Dienstag, 16. Oktober 2007

Libyen sitzt im UNO-Sicherheitsrat: Fünf nichtständige Mitglieder neu gewählt

  • Auch Kroatien, Vietnam, Costa Rica und Burkina Faso
  • Tschechien verzichtete zugunsten Kroatiens auf Sitz

Die Generalversammlung der Vereinten Nationen hat Libyen und vier weitere Länder als nichtständige Mitglieder in den Weltsicherheitsrat gewählt. In der "Osteuropa"-Gruppe wurde Kroatien gekürt, nachdem Tschechien seine Kandidatur zugunsten des Balkan-Landes zurückzog. Die Ablösung wird zum Jahresende vollzogen.

Erstmals in der Geschichte der Weltorganisation wird Vietnam für zwei Jahre einen Sitz in dem aus insgesamt 15 Mitgliedern bestehenden, mächtigsten UNO-Gremium einnehmen. Es löst den Golf-Staat Katar ab, der seit 1. Jänner 2006 die Gruppe asiatischer Staaten vertreten hatte. Gewählt aus Afrika wurden ferner Libyen und Burkina Faso, die Ghana und die Demokratische Republik Kongo ablösen. Beide Staaten hatten keine Gegenkandidaten in ihrer Ländergruppe.

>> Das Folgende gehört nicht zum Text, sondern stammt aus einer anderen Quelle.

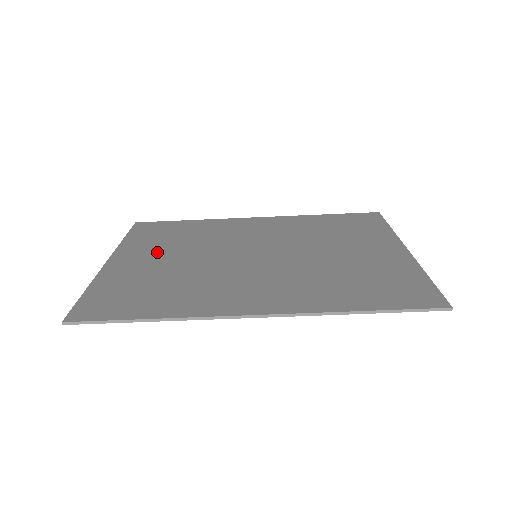
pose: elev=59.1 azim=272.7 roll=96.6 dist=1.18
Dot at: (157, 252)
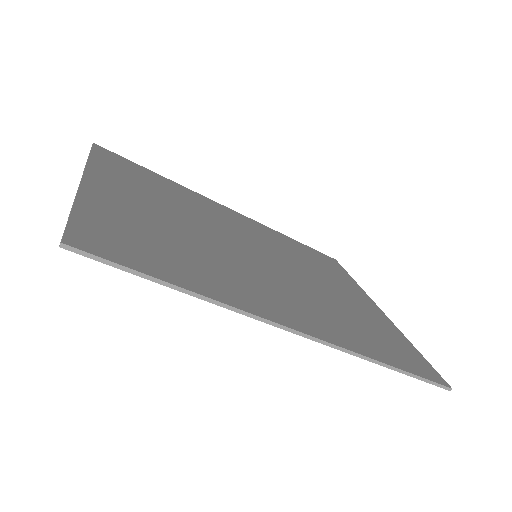
Dot at: (144, 197)
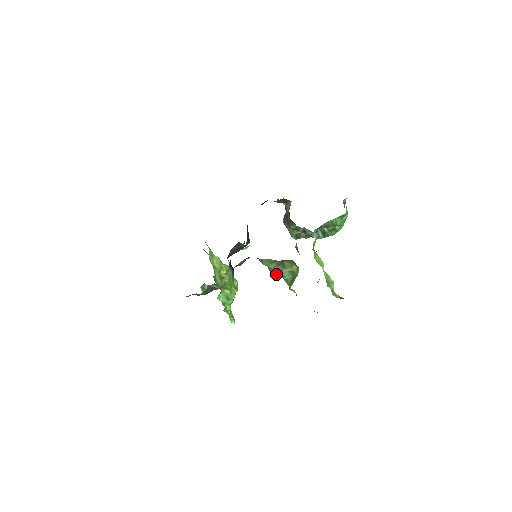
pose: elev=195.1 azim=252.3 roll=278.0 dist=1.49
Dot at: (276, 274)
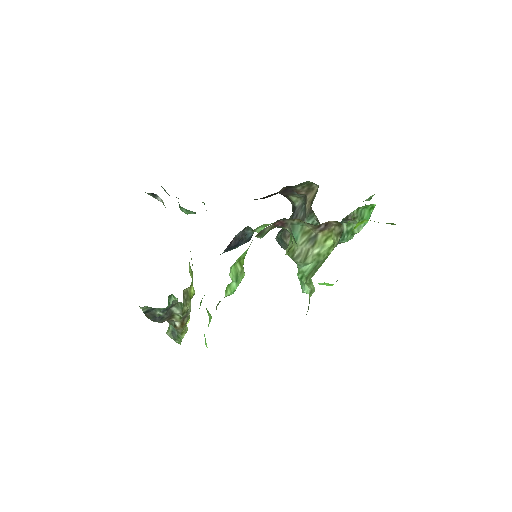
Dot at: (299, 256)
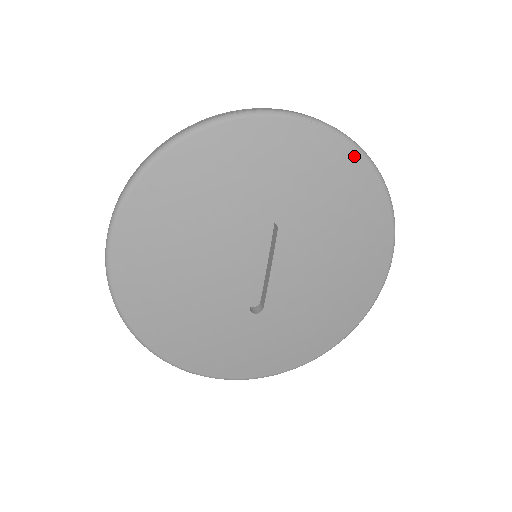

Wie Kroatien hatte auch Costa Rica zunächst nicht die nötige Zwei-Drittel-Mehrheit bekommen, weil es einen Gegenkandidaten gab. In der Lateinamerika-Gruppe zog sich dann aber die Dominikanische Republik zurück und machte den Weg für Costa Rica als Nachfolgerin Perus frei.

Kroatien hatte im zweiten Wahlgang 106 Stimmen erhalten, Tschechien 81. Erforderlich waren mindestens 125 Stimmen. Für Costa Rica stimmten zunächst 119 Länder, doch nur 70 für die Dominikanische Republik. Im dritten Wahlgang stimmten 184 Länder für Kroatien und 179 für Costa Rica. Auch Kroatien wird erstmals im UNO-Sicherheitsrat vertreten sein.

Zehn nichtständige Mitglieder
Jedes Jahr werden fünf der zehn rotierenden (nichtständigen) Mitglieder des Weltsicherheitsrates auf zwei Jahre neu gewählt. Sie werden nach regionalen Gruppen ausgesucht und von der Generalversammlung bestätigt. Österreich war zweimal im Sicherheitsrat, von 1973/74 und während des Zweiten Golfkriegs 1991/92, vertreten. Es bewirbt sich für ein weiteres Mal in der Periode 2009/10. Die Mitglieder werden in einer geheimen Wahl bestimmt.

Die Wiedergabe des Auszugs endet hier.